I'm sure you're familiar with the , which features private companies whose innovations are revolutionizing the business landscape.
But what about companies that are not necessarily leaders in disruptive technologies but are consistently innovative in their own space?
Today I want to introduce you to a new index: the CNBC iQ 100, powered by MCAM. It's an index of 100 companies chosen from the Russell 1000, an index of the 1,000 largest companies in the United States. The index chooses 100 of those companies that are consistently innovative, updated on a quarterly basis.
What is innovative? These companies control price through market rights to original ideas or exclusive intellectual property. Traditionally, this means patents, trademarks and copyrights, but it can also mean trade-secret rights or even more hard-to-measure concepts, like water rights or pollution rights.
Why the emphasis on innovation? Because intellectual capital and intangible assets are critical to a company's growth prospects, yet it turns out to be very difficult to reliably report on the value of innovation. In 2013, Bloomberg reported that as little as 7 percent of large corporations' value is captured in tangible assets with more than 90 percent reflected in patents, brands, copyrights and other intangibles.
This is not a popularity contest. There is no human bias in the selection. Leaders are derived using a mix of algorithms developed by MCAM that search ALL public filing for relevant criteria. The stuff that matters — the intellectual property and other intangible assets — are compared qualitatively to the equivalent rights held by other firms; then the economic consequence of these assets on the underlying business is characterized.
And our No. 1 "innovation leader" is ... Johnson & Johnson!
Johnson & Johnson? The health-care company? Band-Aids? Tylenol? Baby diapers? Sure, they make that stuff, but they're also deep into pharmaceuticals, surgical equipment and diagnostics. In the language of innovation, they have market protection that gives price advantages in more verticals than most companies. And they are vastly diversified: You might spend less on baby oil, but you'll spend more on diabetes-care products.
Bottom line: J&J competes across a broad range of business lines and is often the leader in each. It continually develops new products and reinvents existing ones and derives increasing revenue from those innovations.

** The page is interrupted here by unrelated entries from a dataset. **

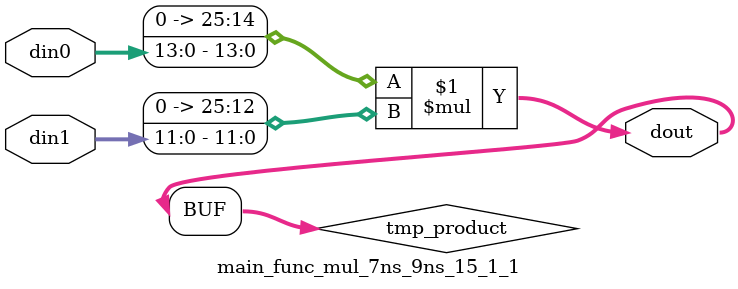
<source format=v>

`timescale 1 ns / 1 ps

  module main_func_mul_7ns_9ns_15_1_1(din0, din1, dout);
parameter ID = 1;
parameter NUM_STAGE = 0;
parameter din0_WIDTH = 14;
parameter din1_WIDTH = 12;
parameter dout_WIDTH = 26;

input [din0_WIDTH - 1 : 0] din0; 
input [din1_WIDTH - 1 : 0] din1; 
output [dout_WIDTH - 1 : 0] dout;

wire signed [dout_WIDTH - 1 : 0] tmp_product;










assign tmp_product = $signed({1'b0, din0}) * $signed({1'b0, din1});











assign dout = tmp_product;







endmodule

</source>
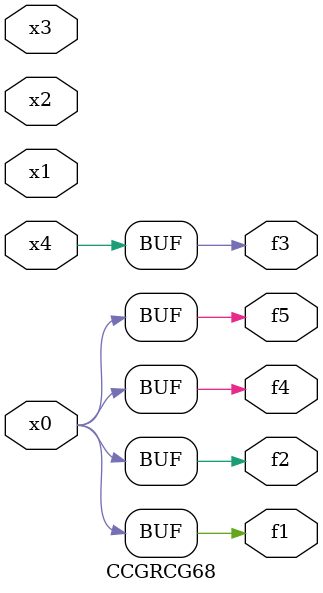
<source format=v>
module CCGRCG68(
	input x0, x1, x2, x3, x4,
	output f1, f2, f3, f4, f5
);
	assign f1 = x0;
	assign f2 = x0;
	assign f3 = x4;
	assign f4 = x0;
	assign f5 = x0;
endmodule

</source>
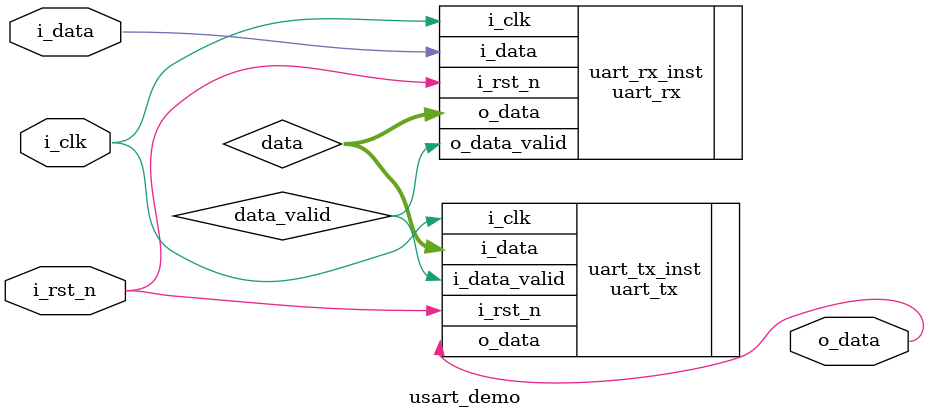
<source format=v>
`timescale 1ns / 1ns
module usart_demo(
    input       i_clk           ,
    input       i_rst_n         ,
    input       i_data          ,
    output      o_data      
);

parameter I_CLK_FREQ =  100_000_000   ;
parameter BAUDRATE   =  115200       ;

wire  [7:0]         data;
wire                data_valid;


uart_rx#(
     .I_CLK_FREQ(I_CLK_FREQ),
     .BAUDRATE(BAUDRATE)   
)uart_rx_inst(
   .i_clk            (i_clk),
   .i_rst_n          (i_rst_n),
   .i_data           (i_data),
   .o_data           (data),
   .o_data_valid     (data_valid)
);

uart_tx#(
    .I_CLK_FREQ(I_CLK_FREQ),
    .BAUDRATE(BAUDRATE)   
)uart_tx_inst(
    .i_clk                   (i_clk),
    .i_rst_n                 (i_rst_n),
    .i_data                  (data),
    .i_data_valid            (data_valid),
    .o_data                  (o_data)
);

endmodule

</source>
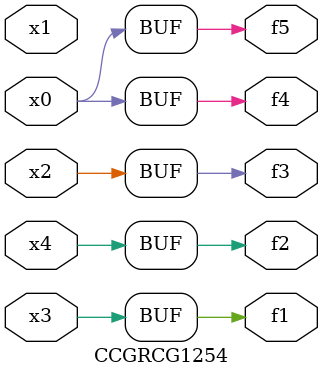
<source format=v>
module CCGRCG1254(
	input x0, x1, x2, x3, x4,
	output f1, f2, f3, f4, f5
);
	assign f1 = x3;
	assign f2 = x4;
	assign f3 = x2;
	assign f4 = x0;
	assign f5 = x0;
endmodule

</source>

Or take Amazon, which is often thought of as a proxy for retail. Not so, says MCAM founder and chairman David Martin. According to him, they are a retail supply-chain management company. They are not a traditional Wal-Mart or any other retailer."

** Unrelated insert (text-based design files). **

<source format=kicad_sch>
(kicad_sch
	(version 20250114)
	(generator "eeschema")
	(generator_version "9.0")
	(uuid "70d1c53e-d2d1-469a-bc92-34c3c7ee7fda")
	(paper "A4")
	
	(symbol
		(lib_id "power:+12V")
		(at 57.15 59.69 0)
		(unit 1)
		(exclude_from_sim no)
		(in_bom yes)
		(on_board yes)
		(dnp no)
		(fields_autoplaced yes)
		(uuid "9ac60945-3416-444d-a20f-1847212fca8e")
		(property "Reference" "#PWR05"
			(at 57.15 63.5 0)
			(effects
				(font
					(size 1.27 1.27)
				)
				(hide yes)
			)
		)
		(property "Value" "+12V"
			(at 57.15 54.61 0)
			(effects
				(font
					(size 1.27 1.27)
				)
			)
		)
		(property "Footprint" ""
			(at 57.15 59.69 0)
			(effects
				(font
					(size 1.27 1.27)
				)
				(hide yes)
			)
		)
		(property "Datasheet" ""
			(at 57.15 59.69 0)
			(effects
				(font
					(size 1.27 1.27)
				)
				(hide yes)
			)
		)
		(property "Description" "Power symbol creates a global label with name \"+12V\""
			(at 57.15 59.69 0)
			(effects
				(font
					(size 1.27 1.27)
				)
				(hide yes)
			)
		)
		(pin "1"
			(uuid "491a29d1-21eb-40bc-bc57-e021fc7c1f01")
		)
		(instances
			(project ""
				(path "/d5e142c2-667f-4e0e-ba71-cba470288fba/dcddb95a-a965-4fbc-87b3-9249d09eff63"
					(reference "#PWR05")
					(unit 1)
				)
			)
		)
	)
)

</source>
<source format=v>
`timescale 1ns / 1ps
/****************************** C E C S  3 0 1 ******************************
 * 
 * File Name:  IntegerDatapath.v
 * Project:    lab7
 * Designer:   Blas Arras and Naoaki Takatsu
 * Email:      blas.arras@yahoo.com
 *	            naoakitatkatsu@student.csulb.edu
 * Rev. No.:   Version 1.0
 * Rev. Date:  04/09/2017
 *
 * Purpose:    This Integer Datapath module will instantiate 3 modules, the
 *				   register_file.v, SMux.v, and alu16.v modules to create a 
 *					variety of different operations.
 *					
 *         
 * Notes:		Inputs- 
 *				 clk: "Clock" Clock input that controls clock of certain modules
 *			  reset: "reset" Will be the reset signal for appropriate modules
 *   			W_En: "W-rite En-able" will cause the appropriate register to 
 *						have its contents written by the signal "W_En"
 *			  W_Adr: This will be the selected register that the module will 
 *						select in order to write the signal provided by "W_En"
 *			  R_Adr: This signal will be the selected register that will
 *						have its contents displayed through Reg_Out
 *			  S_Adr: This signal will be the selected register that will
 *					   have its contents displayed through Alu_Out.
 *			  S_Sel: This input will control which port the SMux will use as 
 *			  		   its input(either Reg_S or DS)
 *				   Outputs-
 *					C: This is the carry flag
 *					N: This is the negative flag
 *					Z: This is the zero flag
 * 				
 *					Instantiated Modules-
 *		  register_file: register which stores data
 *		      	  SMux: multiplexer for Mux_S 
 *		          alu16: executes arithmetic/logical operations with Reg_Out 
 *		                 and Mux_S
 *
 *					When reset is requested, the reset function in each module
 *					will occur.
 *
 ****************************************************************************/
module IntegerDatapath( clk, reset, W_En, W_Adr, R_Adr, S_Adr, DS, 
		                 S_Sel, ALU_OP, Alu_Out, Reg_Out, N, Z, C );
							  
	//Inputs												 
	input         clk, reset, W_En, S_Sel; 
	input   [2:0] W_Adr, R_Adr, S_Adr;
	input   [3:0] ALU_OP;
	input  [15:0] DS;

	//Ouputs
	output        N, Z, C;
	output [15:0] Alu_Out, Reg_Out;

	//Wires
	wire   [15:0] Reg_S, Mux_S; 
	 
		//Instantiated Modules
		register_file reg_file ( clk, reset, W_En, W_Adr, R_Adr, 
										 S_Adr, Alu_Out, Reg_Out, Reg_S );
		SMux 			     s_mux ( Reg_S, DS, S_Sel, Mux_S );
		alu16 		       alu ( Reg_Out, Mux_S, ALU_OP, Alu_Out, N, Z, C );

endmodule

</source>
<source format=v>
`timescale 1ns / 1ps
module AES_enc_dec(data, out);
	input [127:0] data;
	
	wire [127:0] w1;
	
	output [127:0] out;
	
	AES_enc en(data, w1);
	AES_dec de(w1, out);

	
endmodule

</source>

The difference? Robotics, logistics and back-office technologies give them the ability to move more goods and services across more industries than anyone else. Because they own and control all of their supply-chain costs and do not have to rely on third-party vendor solutions, they have control over their cost basis.
Finally, you should take a careful look at the companies that are left out. Target, for example, is not there. Remember, they were involved in a massive data hack that harmed its efforts to develop proprietary advanced payment technology. They do not have any of their own internally developed supply chain. They have to get vendor input, and so their destiny is being dictated to them by outside partners.
Instead, Visa is a leader in that space. "Visa is not only a credit provider, they are a consumer analytics company," Martin told CNBC. "Because of that, they can tell you what's happening at a same-store sales level, providing that insight back to advertisers."
"Google is an advertising agency wrapped in the seduction of a search engine," Martin said. "Their marginal revenue comes entirely from ads, not from technology. Their business is advertising; they are not a tech company."
No Facebook? At least, not yet, Martin said. Many would argue that Facebook is "innovative" in its approaches to numerous problems. But currently, almost all of those novel approaches have yet to yield substantial revenue. By its own admission, Facebook is best categorized as an advertising company, according to Martin. And the architecture and infrastructure that powers most of Facebook is built on systems owned by or licensed from other companies.
"As soon as Facebook derives substantial revenue from IP that it owns — Oculus, for instance — it will be considered for inclusion in the index," Martin said.
Does innovation matter? Martin insists it does. His analysis concluded that the CNBC iQ 100 outperformed the S&P 500 by an average of 5 percent points going back to 2007.